Rewrite the data below, renaming "decimals" to "decimal places" wherever it occurs and leaving everything else unchanged.

=== INPUT RECORDS ===

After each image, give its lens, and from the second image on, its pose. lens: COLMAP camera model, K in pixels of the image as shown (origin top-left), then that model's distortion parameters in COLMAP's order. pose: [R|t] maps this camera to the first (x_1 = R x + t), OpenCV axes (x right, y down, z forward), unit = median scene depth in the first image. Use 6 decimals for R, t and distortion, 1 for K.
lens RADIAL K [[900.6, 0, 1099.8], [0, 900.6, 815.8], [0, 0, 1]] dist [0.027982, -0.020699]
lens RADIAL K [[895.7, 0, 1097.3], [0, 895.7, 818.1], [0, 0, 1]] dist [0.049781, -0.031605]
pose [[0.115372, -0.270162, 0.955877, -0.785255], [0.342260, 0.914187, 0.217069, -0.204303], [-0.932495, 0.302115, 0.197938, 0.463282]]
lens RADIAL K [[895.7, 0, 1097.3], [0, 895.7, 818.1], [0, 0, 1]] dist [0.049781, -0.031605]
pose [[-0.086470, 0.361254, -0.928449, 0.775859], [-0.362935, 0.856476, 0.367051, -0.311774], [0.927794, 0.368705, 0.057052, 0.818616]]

===

**ANSWER TO THIS TASK**
After each image, give its lens, and from the second image on, its pose. lens: COLMAP camera model, K in pixels of the image as shown (origin top-left), then that model's distortion parameters in COLMAP's order. pose: [R|t] maps this camera to the first (x_1 = R x + t), OpenCV axes (x right, y down, z forward), unit = median scene depth in the first image. Use 6 decimal places for R, t and distortion, 1 for K.
lens RADIAL K [[900.6, 0, 1099.8], [0, 900.6, 815.8], [0, 0, 1]] dist [0.027982, -0.020699]
lens RADIAL K [[895.7, 0, 1097.3], [0, 895.7, 818.1], [0, 0, 1]] dist [0.049781, -0.031605]
pose [[0.115372, -0.270162, 0.955877, -0.785255], [0.342260, 0.914187, 0.217069, -0.204303], [-0.932495, 0.302115, 0.197938, 0.463282]]
lens RADIAL K [[895.7, 0, 1097.3], [0, 895.7, 818.1], [0, 0, 1]] dist [0.049781, -0.031605]
pose [[-0.086470, 0.361254, -0.928449, 0.775859], [-0.362935, 0.856476, 0.367051, -0.311774], [0.927794, 0.368705, 0.057052, 0.818616]]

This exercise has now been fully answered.